Urteil des Bundesverfassungsgerichts Gottesdienste dürfen prinzipiell nicht verboten werden

Karlsruhe · Das Bundesverfassungsgericht hat ein prinzipielles Verbot von Gottesdiensten in Kirchen, Moscheen und Synagogen untersagt. Glaubensgemeinschaften müssen das Recht haben, in Ausnahmefällen Anträge auf Zulassung von Gottesdiensten zu stellen.

 Richter am Bundesverfassungsgericht (Symbolbild).

Richter am Bundesverfassungsgericht (Symbolbild).

Foto: dpa/Uli Deck

Gottesdienste im Einzelfall und auf Antrag dürfen nach einer Entscheidung des Bundesverfassungsgerichts nicht pauschal verboten werden. Die 2. Kammer des Ersten Senats entschied am Mittwochabend (Az.: 1 BvQ 44/20), dass gut begründete Ausnahmen im Sinne der Glaubensfreiheit möglich sein sollten, wenn dabei Schutzkonzepte eingehalten würden. Mit Blick auf die Glaubensfreiheit sei es kaum vertretbar, dass die Corona-Verordnung keine Möglichkeit für eine "ausnahmsweise Zulassung solcher Gottesdienste in Einzelfällen" eröffne.

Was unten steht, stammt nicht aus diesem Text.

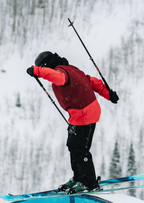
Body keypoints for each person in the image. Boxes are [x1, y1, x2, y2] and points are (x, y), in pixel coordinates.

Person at [26, 51, 119, 193]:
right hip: (83, 113)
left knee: (79, 149)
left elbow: (58, 78)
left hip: (84, 114)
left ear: (46, 65)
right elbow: (90, 81)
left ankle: (89, 182)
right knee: (73, 146)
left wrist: (37, 71)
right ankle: (79, 177)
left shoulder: (61, 71)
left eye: (43, 68)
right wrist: (108, 94)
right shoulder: (71, 69)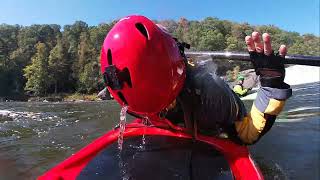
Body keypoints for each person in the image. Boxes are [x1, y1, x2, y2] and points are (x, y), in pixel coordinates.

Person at [101, 15, 292, 145]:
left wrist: (270, 86)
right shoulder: (124, 89)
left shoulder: (211, 93)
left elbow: (248, 133)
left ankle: (243, 83)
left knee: (237, 89)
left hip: (221, 97)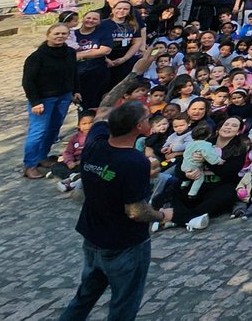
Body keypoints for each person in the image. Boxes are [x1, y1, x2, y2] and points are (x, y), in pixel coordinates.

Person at [58, 52, 168, 321]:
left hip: (93, 236)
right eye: (145, 118)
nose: (148, 120)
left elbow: (105, 103)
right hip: (125, 244)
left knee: (85, 295)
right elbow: (135, 211)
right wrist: (162, 216)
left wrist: (134, 74)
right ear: (139, 127)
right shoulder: (133, 161)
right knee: (123, 303)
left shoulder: (96, 140)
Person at [23, 22, 79, 179]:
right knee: (38, 131)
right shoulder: (37, 57)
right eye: (57, 34)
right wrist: (35, 102)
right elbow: (28, 81)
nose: (60, 36)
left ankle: (42, 156)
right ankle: (30, 165)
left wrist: (75, 90)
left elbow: (73, 73)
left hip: (64, 96)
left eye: (63, 34)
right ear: (48, 35)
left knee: (54, 128)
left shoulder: (69, 52)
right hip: (43, 99)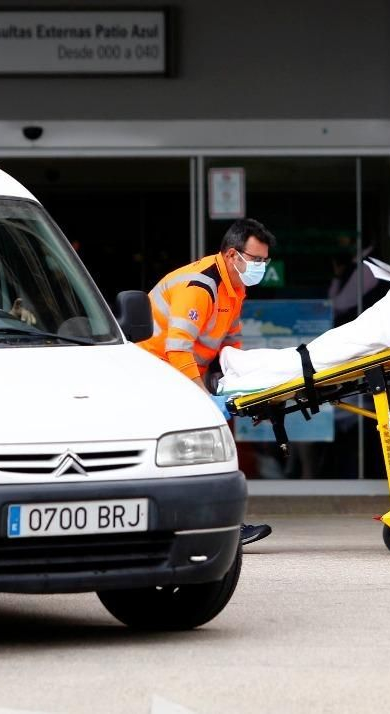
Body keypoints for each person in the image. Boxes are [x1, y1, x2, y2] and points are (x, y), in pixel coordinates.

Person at [139, 218, 276, 547]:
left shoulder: (235, 287)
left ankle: (221, 525)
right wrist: (203, 396)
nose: (260, 267)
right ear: (232, 255)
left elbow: (231, 342)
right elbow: (177, 347)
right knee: (195, 448)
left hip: (178, 371)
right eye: (256, 260)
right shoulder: (202, 286)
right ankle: (211, 526)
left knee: (209, 445)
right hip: (154, 370)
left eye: (264, 261)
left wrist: (240, 386)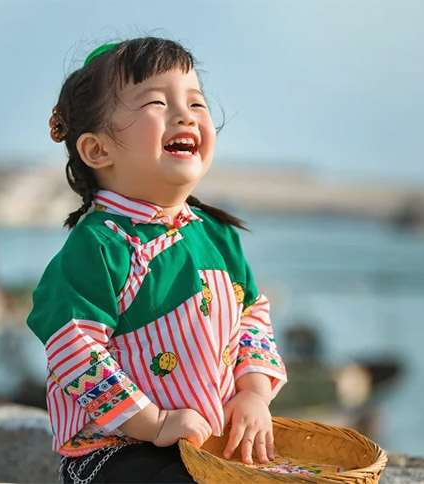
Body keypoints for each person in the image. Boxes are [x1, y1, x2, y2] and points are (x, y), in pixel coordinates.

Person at [26, 37, 287, 484]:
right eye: (156, 102)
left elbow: (251, 318)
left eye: (195, 102)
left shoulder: (216, 234)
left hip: (203, 447)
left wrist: (253, 393)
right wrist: (155, 422)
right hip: (116, 453)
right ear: (97, 150)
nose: (185, 114)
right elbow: (75, 350)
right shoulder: (99, 246)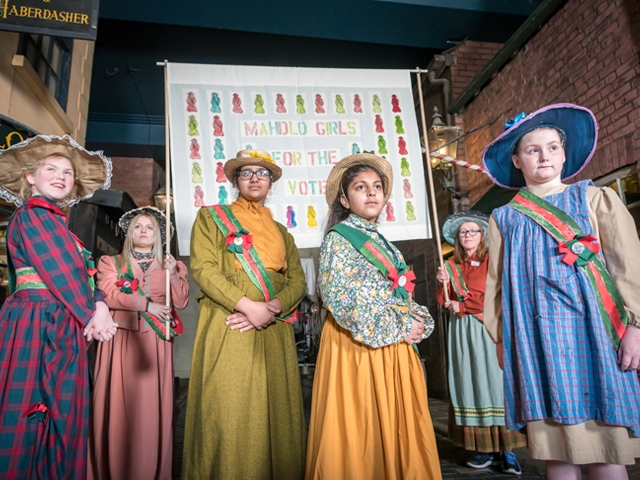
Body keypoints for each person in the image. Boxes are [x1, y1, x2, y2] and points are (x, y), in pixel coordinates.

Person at [482, 103, 640, 480]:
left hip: (597, 338)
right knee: (556, 452)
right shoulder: (504, 218)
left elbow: (628, 266)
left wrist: (635, 325)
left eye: (553, 147)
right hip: (536, 344)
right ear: (517, 160)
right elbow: (496, 288)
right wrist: (502, 341)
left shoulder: (595, 199)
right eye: (533, 149)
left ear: (565, 154)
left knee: (606, 449)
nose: (544, 156)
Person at [306, 153, 442, 480]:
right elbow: (342, 300)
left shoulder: (381, 240)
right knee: (362, 434)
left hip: (390, 347)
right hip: (359, 350)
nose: (371, 193)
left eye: (377, 187)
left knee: (394, 432)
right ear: (344, 198)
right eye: (360, 187)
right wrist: (400, 325)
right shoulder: (339, 239)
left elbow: (397, 295)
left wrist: (415, 319)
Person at [182, 149, 307, 480]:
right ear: (235, 180)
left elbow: (297, 280)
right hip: (229, 321)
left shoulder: (283, 232)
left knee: (277, 411)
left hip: (274, 326)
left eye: (262, 173)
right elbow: (204, 269)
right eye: (247, 172)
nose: (255, 178)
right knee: (228, 409)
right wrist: (247, 306)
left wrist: (274, 307)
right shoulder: (211, 217)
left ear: (271, 182)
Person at [0, 135, 116, 479]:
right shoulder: (34, 216)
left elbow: (83, 275)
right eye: (50, 169)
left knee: (58, 415)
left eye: (67, 172)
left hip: (57, 321)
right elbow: (64, 273)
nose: (61, 176)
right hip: (37, 322)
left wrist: (98, 304)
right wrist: (93, 311)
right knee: (31, 415)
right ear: (30, 177)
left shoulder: (60, 226)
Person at [89, 206, 190, 480]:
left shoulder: (172, 265)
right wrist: (145, 304)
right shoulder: (110, 262)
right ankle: (114, 470)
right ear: (129, 232)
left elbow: (180, 301)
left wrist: (172, 274)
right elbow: (108, 294)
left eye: (149, 227)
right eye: (137, 226)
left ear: (157, 235)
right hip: (120, 340)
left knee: (150, 412)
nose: (143, 231)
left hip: (156, 344)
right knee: (119, 408)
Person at [436, 212, 526, 475]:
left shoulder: (493, 261)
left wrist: (463, 304)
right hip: (462, 332)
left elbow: (497, 295)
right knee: (470, 383)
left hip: (489, 327)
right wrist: (443, 286)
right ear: (457, 238)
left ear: (483, 235)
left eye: (474, 231)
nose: (468, 236)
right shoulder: (450, 264)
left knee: (495, 384)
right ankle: (480, 447)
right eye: (464, 232)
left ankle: (507, 450)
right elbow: (444, 302)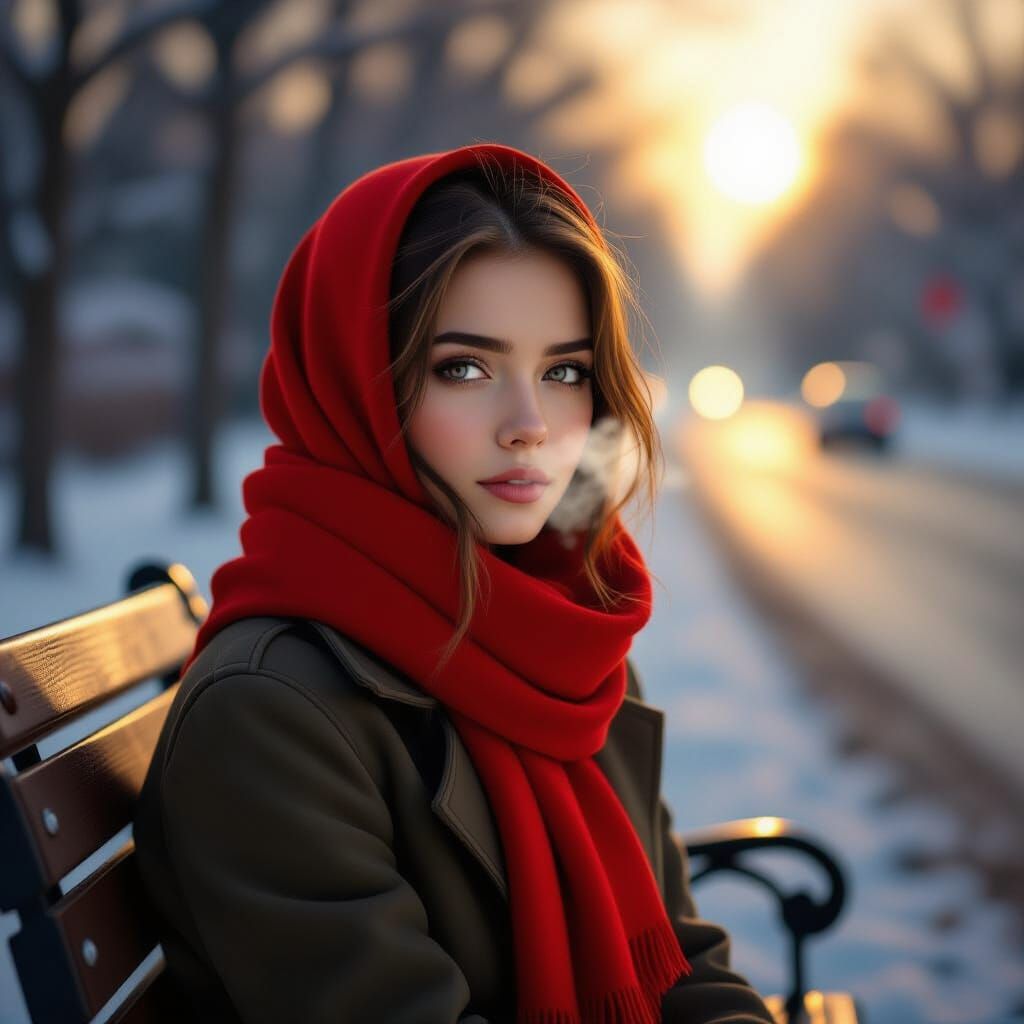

Den Antrag hatte ein Verein mit rund 1300 Mitgliedern gestellt, der im Ramadan das Freitagsgebet in der Moschee abhalten wollte. Er hatte zunächst beim Oberverwaltungsgericht Niedersachsen gegen die Corona-Verordnung des Landes Klage eingelegt, die abgelehnt wurde. Der Antragsteller argumentierte, bei den Freitagsgebeten könnten die gleichen Schutzmaßnahmen eingehalten werden, die für Geschäfte gelten und hat Vorkehrungen wie Masken, markierte Plätze und einen Sicherheitsabstand angeboten.

Die Richter erklärten, die Gefährdungslage bei Einkäufen und Gottesdiensten könne unterschiedlich bewertet werden. Allerdings hänge das Infektionsrisiko bei Gottesdiensten stärker von den Umständen im Einzelfall ab, als das bei Einkäufen der Fall sei. Es sei daher nicht erkennbar, dass eine einzelfallbezogene positive Einschätzung in keinem Fall erfolgen könne.

Gottesdienstverbote stellten einen "schwerwiegenden Eingriff in die Glaubensfreiheit" dar, so die Richter. Wenn eine "relevante Erhöhung der Infektionsgefahr zuverlässig verneint" werden könne, sollten daher Ausnahmen von dem Verbot möglich sein. Für die Risikoeinschätzung sei die Dimension des Eingriffs in die Glaubensfreiheit entscheidend. Im Fall der Freitagsgebete während des Ramadan (bis 23. Mai) stufen die Richter den Eingriff in die Glaubensfreiheit als groß ein.